[EXERCISE] Write the records below out in full, character for character, with no pictures.

[RECORDS PROVIDED]
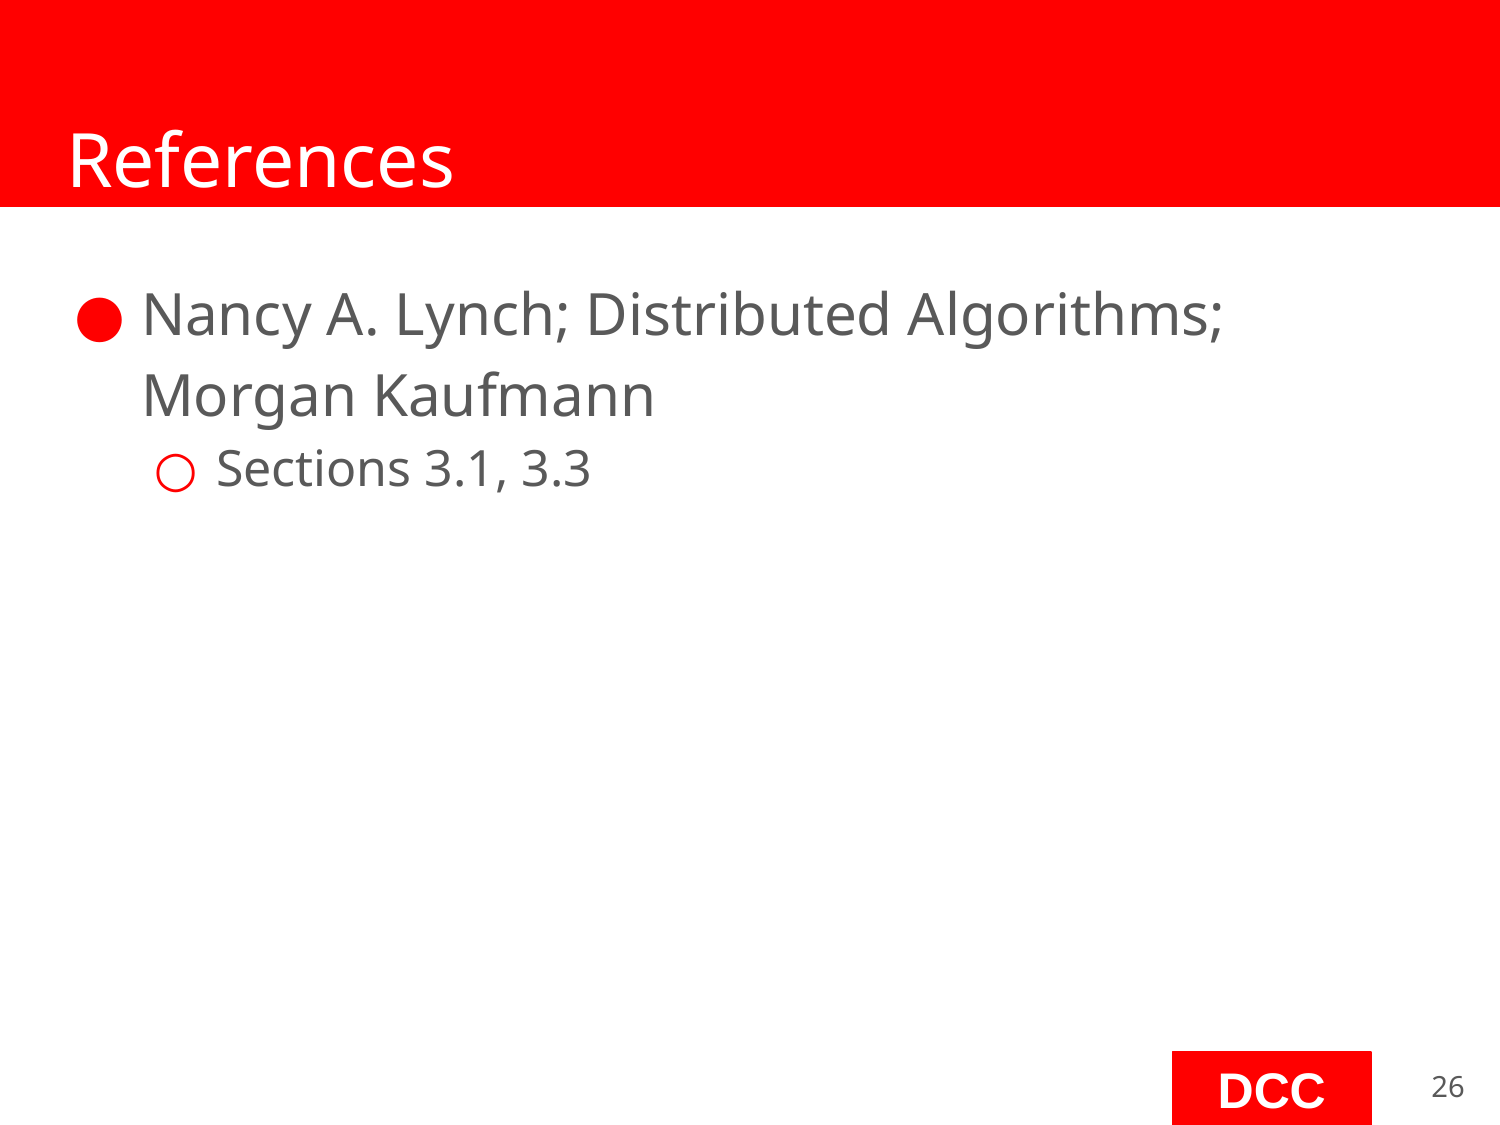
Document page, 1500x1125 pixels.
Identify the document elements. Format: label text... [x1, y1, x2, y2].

title References [51, 97, 1449, 223]
list Nancy A. Lynch; Distributed Algorithms; Morgan Kaufmann Sections 3.1, 3.3 [51, 252, 1449, 1000]
slide_number ‹#› [1389, 1044, 1480, 1125]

[TASK SOLUTION]
Document page, 1500x1125 pixels.
Identify the document elements. Format: label text... [x1, y1, x2, y2].

title References [51, 97, 1449, 223]
list Nancy A. Lynch; Distributed Algorithms; Morgan Kaufmann Sections 3.1, 3.3 [51, 252, 1449, 1000]
slide_number ‹#› [1389, 1044, 1480, 1125]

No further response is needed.